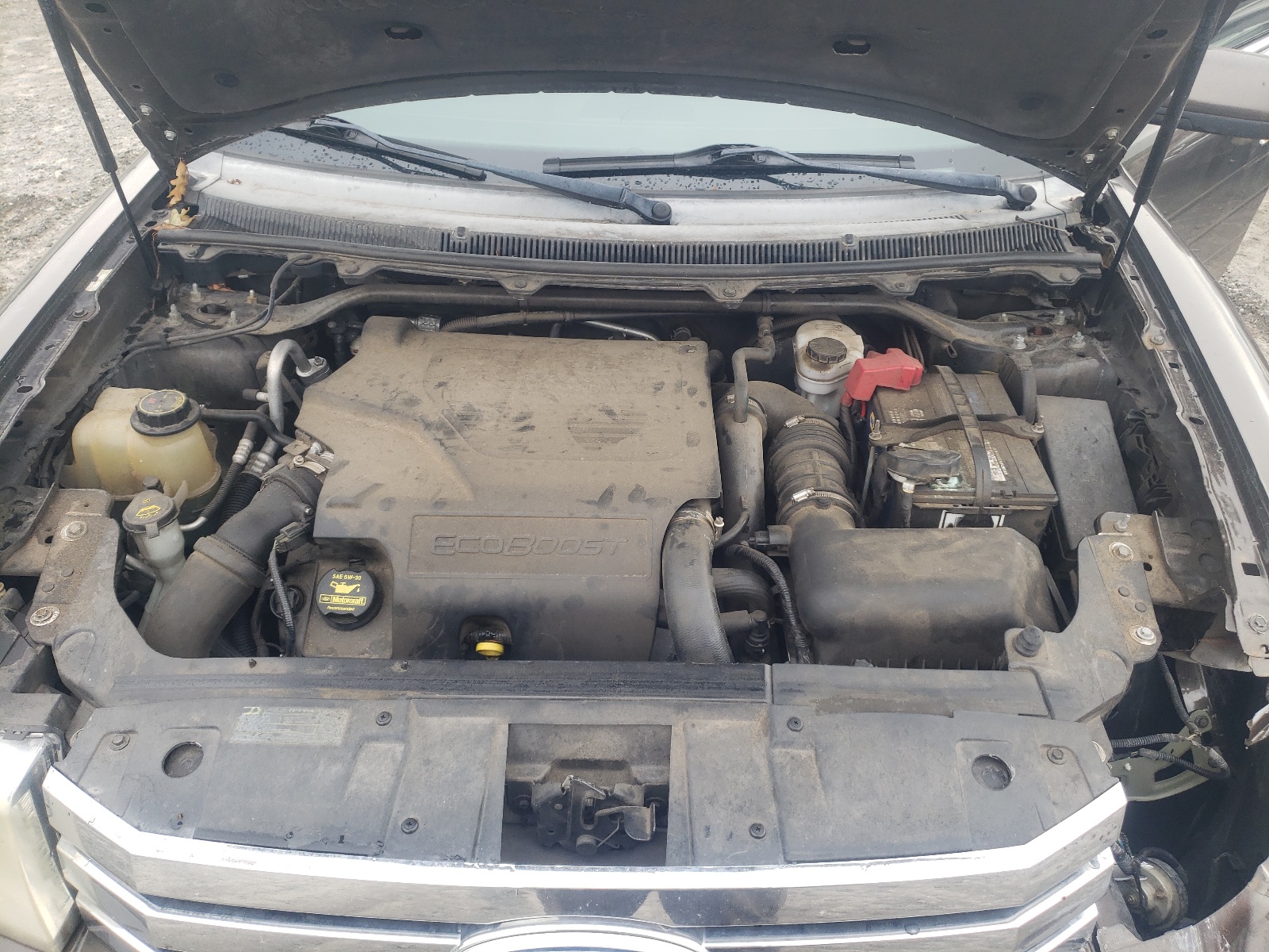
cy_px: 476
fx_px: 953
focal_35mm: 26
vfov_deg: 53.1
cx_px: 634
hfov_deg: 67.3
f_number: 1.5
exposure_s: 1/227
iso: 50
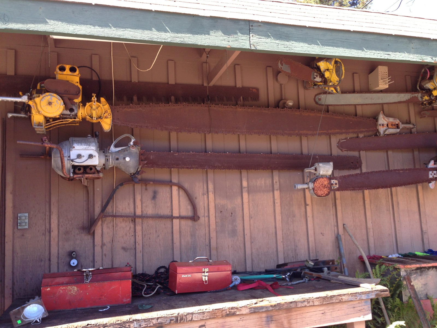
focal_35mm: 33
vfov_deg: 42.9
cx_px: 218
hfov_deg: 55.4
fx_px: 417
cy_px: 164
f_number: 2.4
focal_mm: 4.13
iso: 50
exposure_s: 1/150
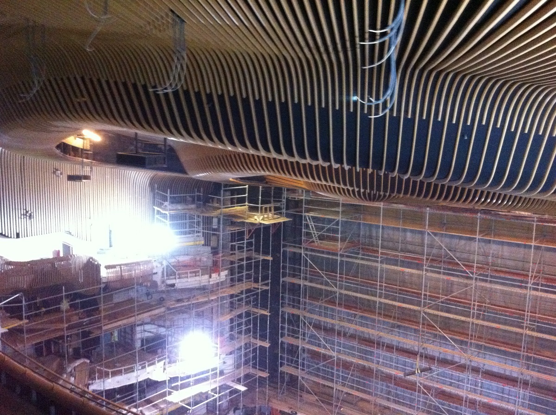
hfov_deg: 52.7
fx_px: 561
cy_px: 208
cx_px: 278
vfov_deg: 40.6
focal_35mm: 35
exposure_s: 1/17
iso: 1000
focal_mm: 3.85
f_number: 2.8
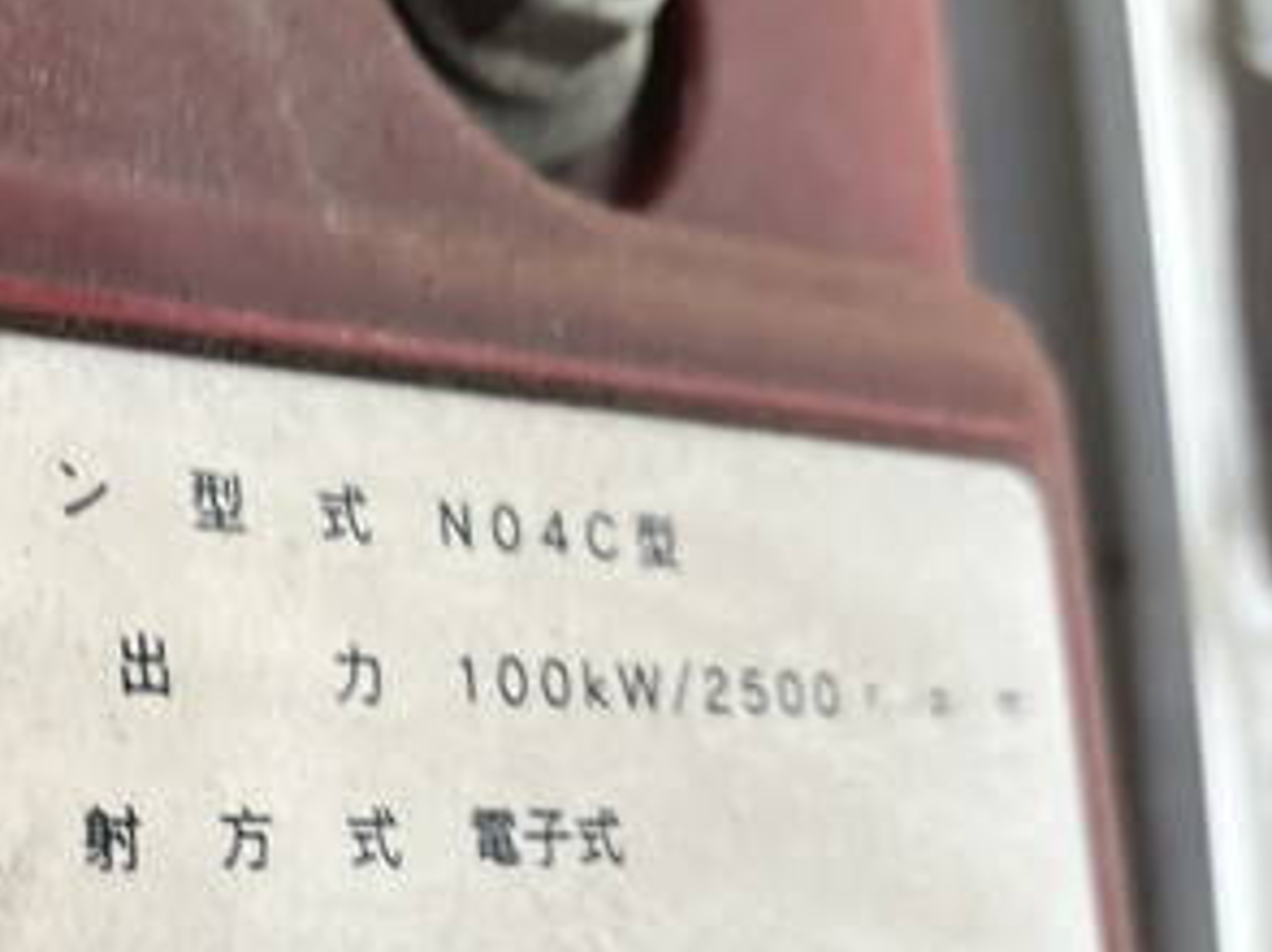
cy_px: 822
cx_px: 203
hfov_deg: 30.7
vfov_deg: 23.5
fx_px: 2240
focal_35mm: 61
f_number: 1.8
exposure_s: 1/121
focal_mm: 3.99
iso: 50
---
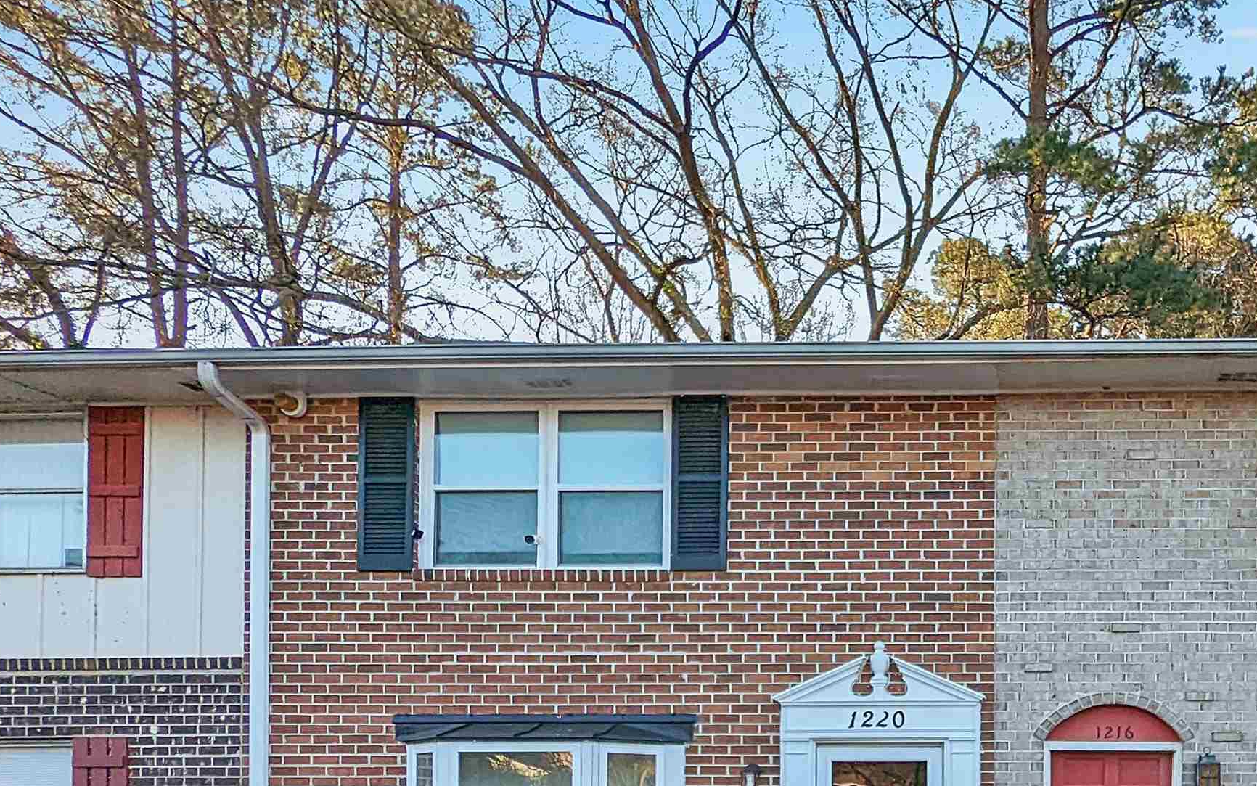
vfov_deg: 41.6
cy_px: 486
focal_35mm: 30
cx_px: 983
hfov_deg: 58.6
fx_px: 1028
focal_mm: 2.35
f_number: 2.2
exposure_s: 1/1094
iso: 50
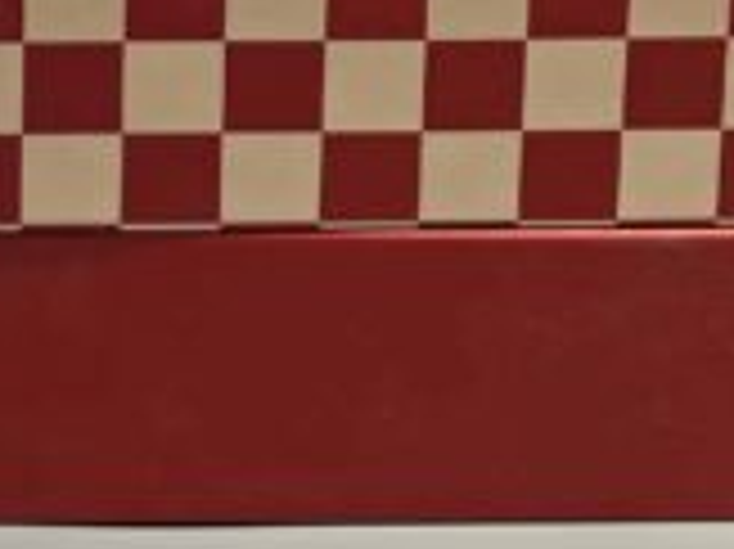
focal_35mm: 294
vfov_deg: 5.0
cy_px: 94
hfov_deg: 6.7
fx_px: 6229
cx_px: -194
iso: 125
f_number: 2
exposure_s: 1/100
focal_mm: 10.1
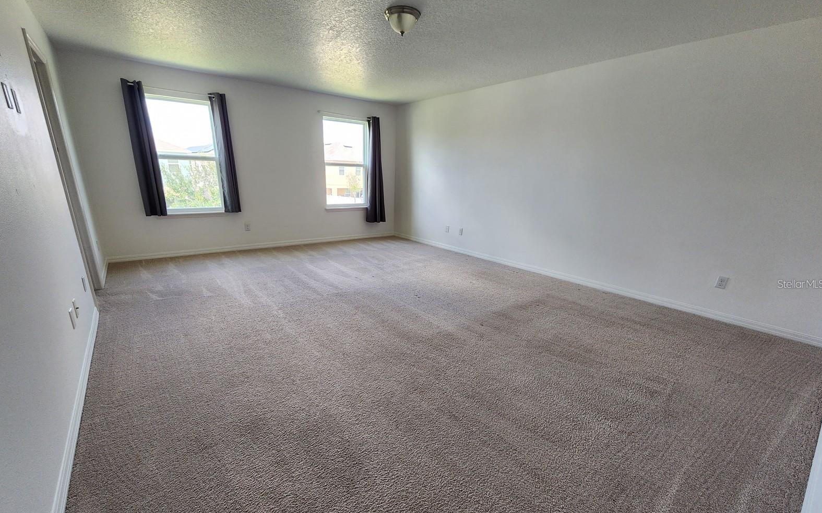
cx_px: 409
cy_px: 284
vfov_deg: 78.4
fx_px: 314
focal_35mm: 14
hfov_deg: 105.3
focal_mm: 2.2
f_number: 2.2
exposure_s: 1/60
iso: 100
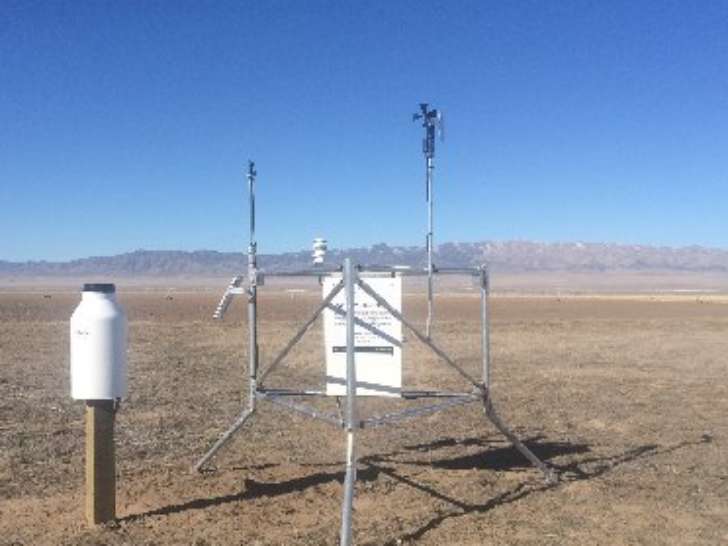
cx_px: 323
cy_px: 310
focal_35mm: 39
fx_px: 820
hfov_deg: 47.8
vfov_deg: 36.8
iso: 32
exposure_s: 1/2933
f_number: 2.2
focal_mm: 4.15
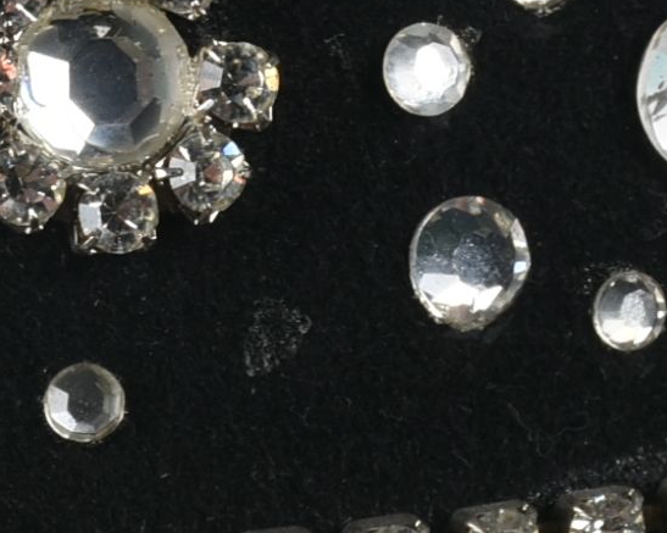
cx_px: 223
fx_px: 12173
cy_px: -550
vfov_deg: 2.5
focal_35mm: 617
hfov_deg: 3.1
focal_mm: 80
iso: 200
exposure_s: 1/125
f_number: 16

▶ **Task brief**
Reproduce exactly, with no pictures, the lines above from the one holding "focal_mm: 4.15" to the one holding "f_number: 16", inclusive.

▶ **Result of this task**
focal_mm: 4.15
cx_px: 223
fx_px: 12173
cy_px: -550
vfov_deg: 2.5
focal_35mm: 617
hfov_deg: 3.1
focal_mm: 80
iso: 200
exposure_s: 1/125
f_number: 16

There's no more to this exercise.